Every genealogist knows that land ownership maps can provide a wealth of information on where ancestors lived and clues as to how they lived plus innumerable other benefits.  When I pulled up the 1860 Landownership map for Jackson Township in DeKalb County, Indiana, I was expecting all of the above, but what I wasn’t expecting, was perhaps a clue as to how my great grandparents met.

The overall theme of the RootsTech conference this past week was telling our stories and the stories of our ancestors.  This is something I have always tried to do, but sometimes there just isn’t enough information to fill in the missing pieces that allow you to tell the full story.  I’ve found that the “hows” of marriages and relationships can be the most problematic sometimes.  Who would ever have thought that a landownership map would give a clue to the how?

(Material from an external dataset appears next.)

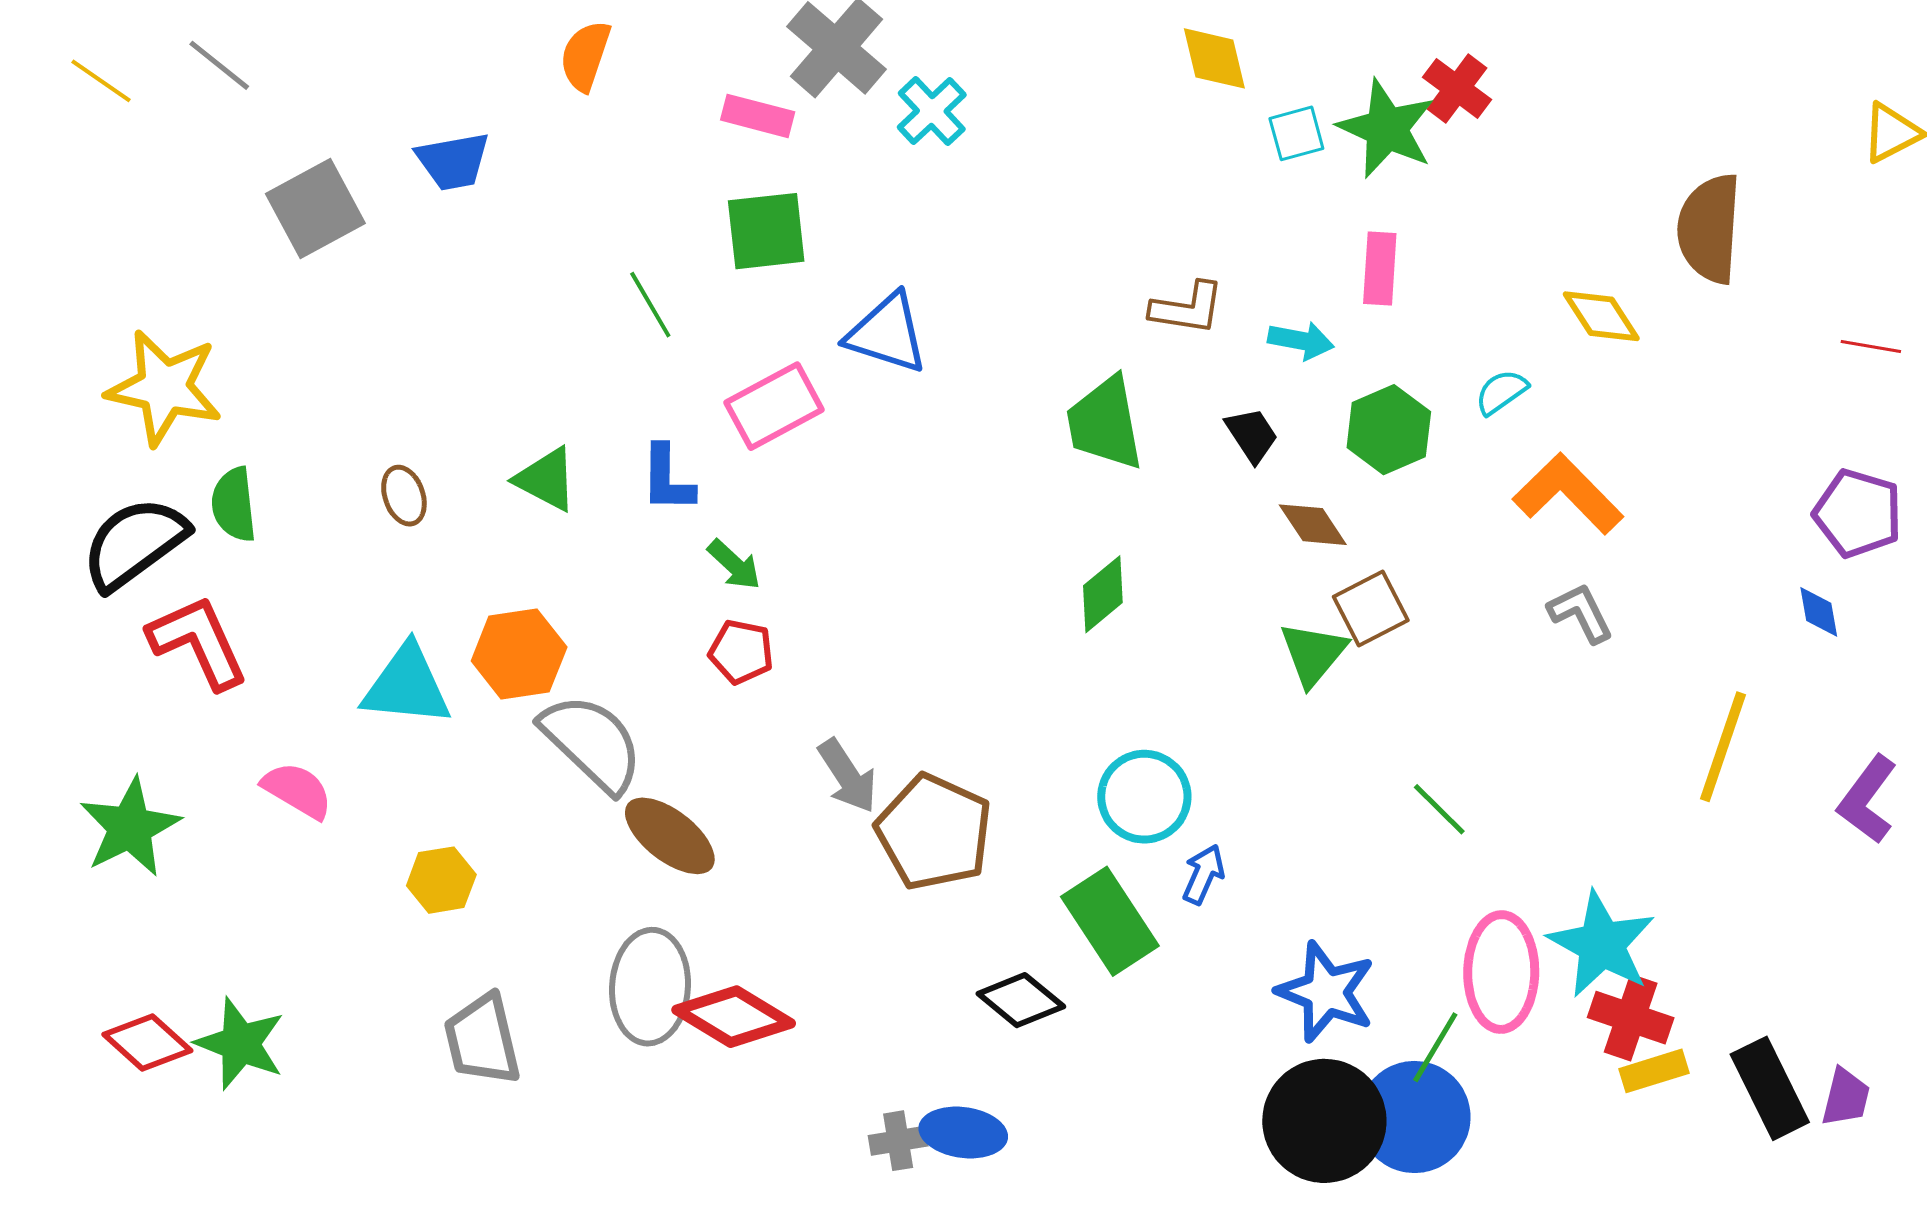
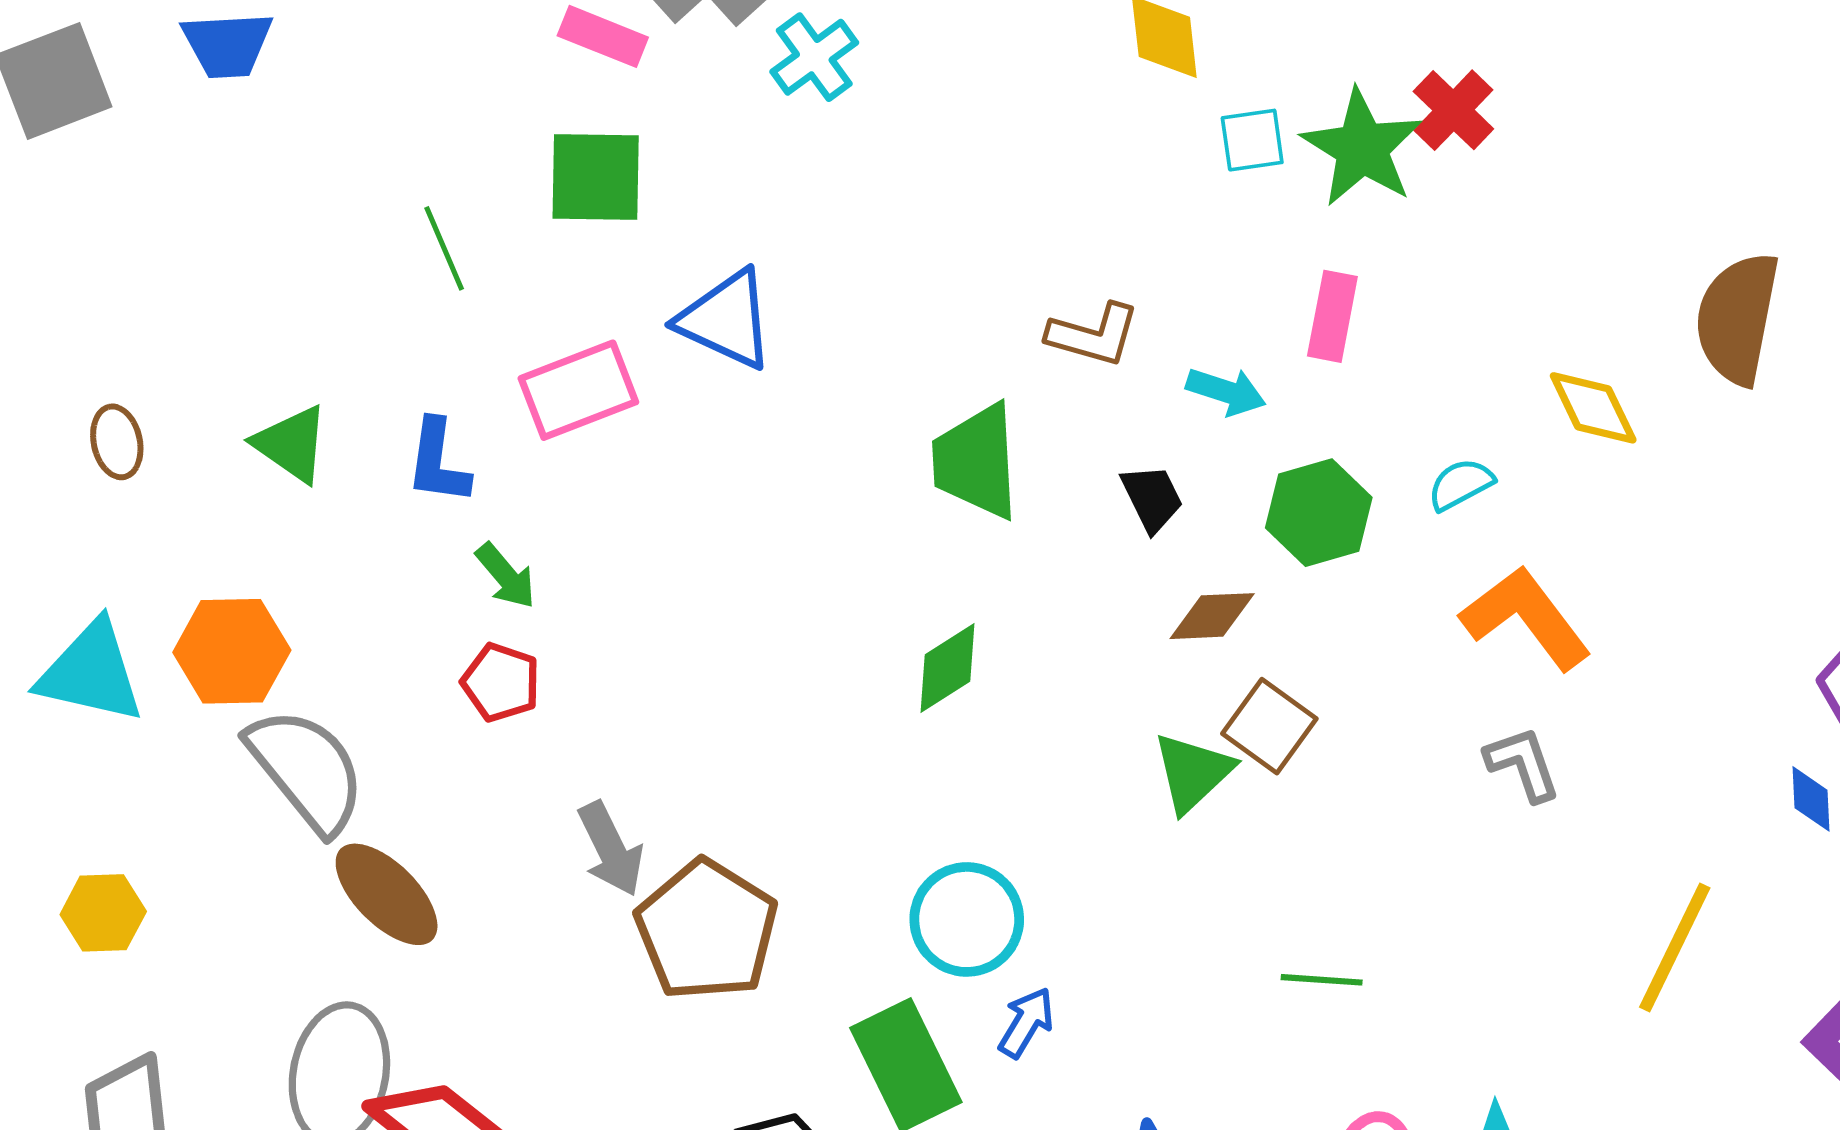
brown diamond: (1313, 525) -> (1212, 616), turned -66
brown square: (1371, 608) -> (1269, 726), turned -34
green line: (1439, 809) -> (1322, 980), turned -48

When I pulled up this map, I found my 2nd great grandfather, John Warshler, as a large landowner in Section 14 up toward the northeast corner of the township.  This find, I had fully expected.  What surprised me was finding my other 2nd great grandfather, Isaac Farver, as a smaller landowner less than a mile to the south in Section 23.

The proximity of the two farms could suggest that my great grandparents met not later in life as they were adults, but may very well have grown up knowing each other and interacting as children.  I grant that this is completely a supposition on my part, but there have been additional, unverified clues, that both families were involved in the church that was “near the farm.”  Since both farms are in the same area of the township, it is likely that the church for each family was one in the same!

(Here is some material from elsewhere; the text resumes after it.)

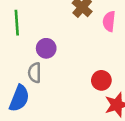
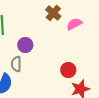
pink semicircle: (109, 21) -> (74, 24), turned 56

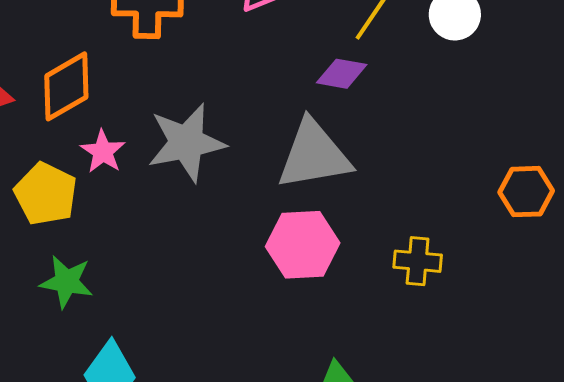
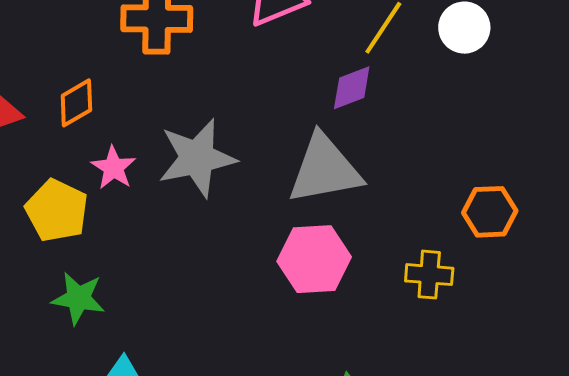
purple diamond: (342, 74) -> (352, 88), turned -30
orange diamond: (66, 86) -> (76, 103), size x0.7
orange hexagon: (526, 192) -> (490, 212), moved

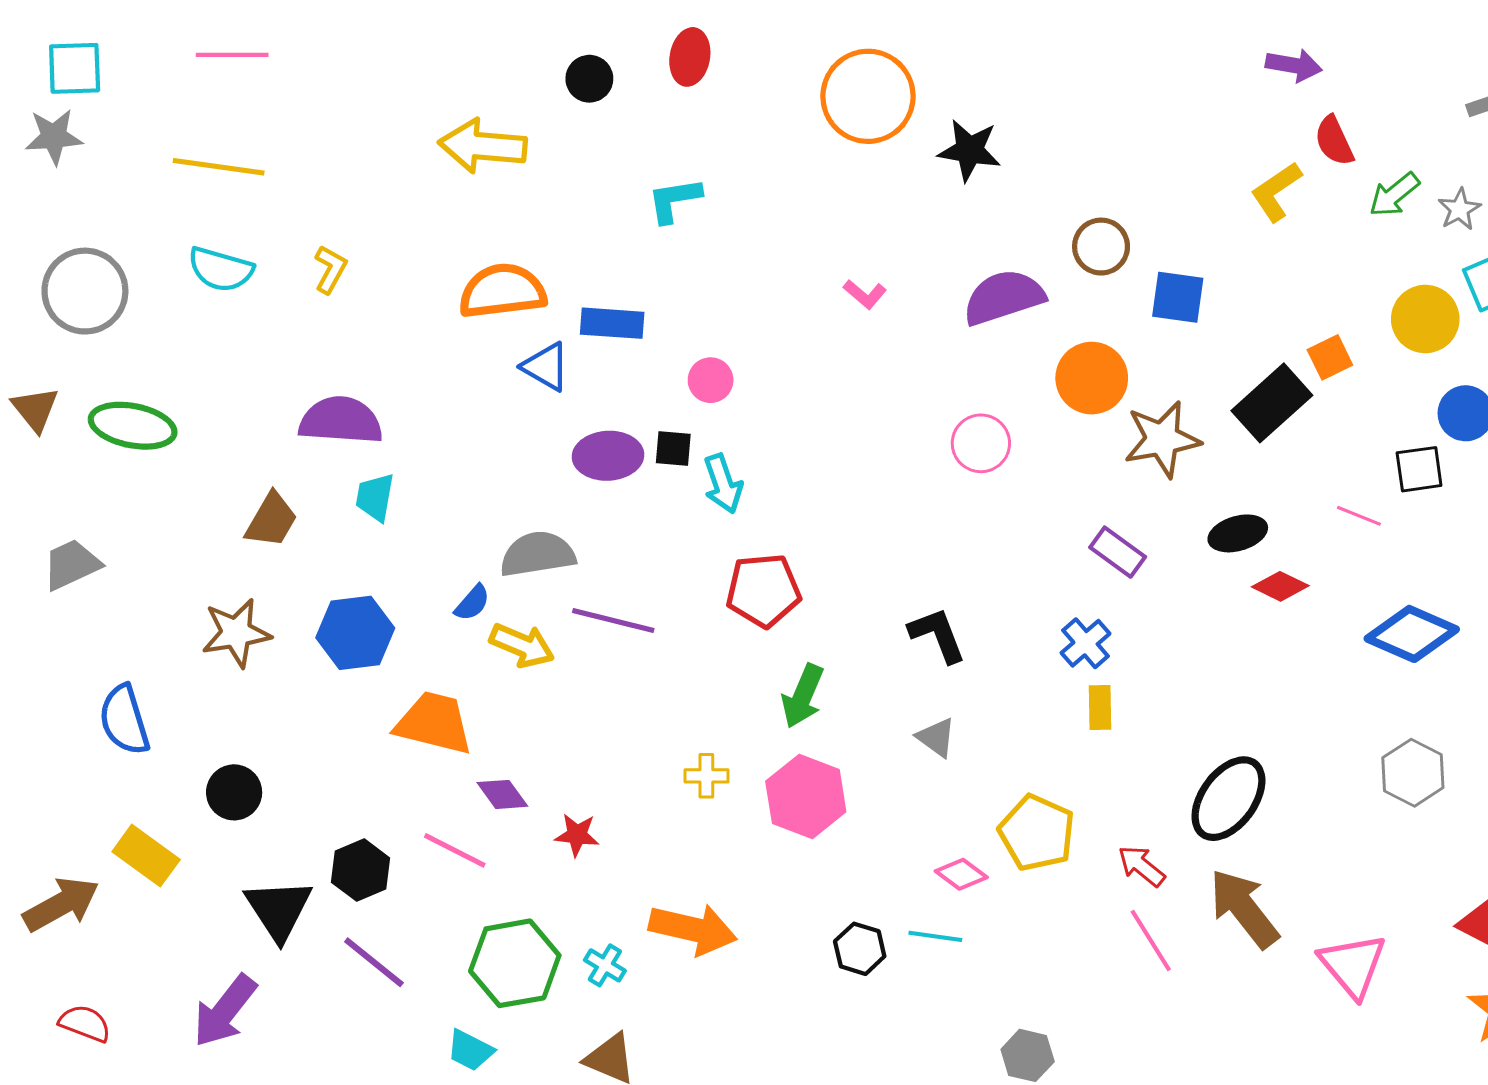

Now my challenge is to take my hypotheses about their interactions as children and their involvement in the same church and start on a new hunt to prove those!  Maybe, just maybe, I will be able to fill in the story of two people who grew up as sweethearts and ended up raising a family together.  Or…maybe this will all prove to just be a bad hypothesis and I will find a completely different story.  Half the fun is in the digging!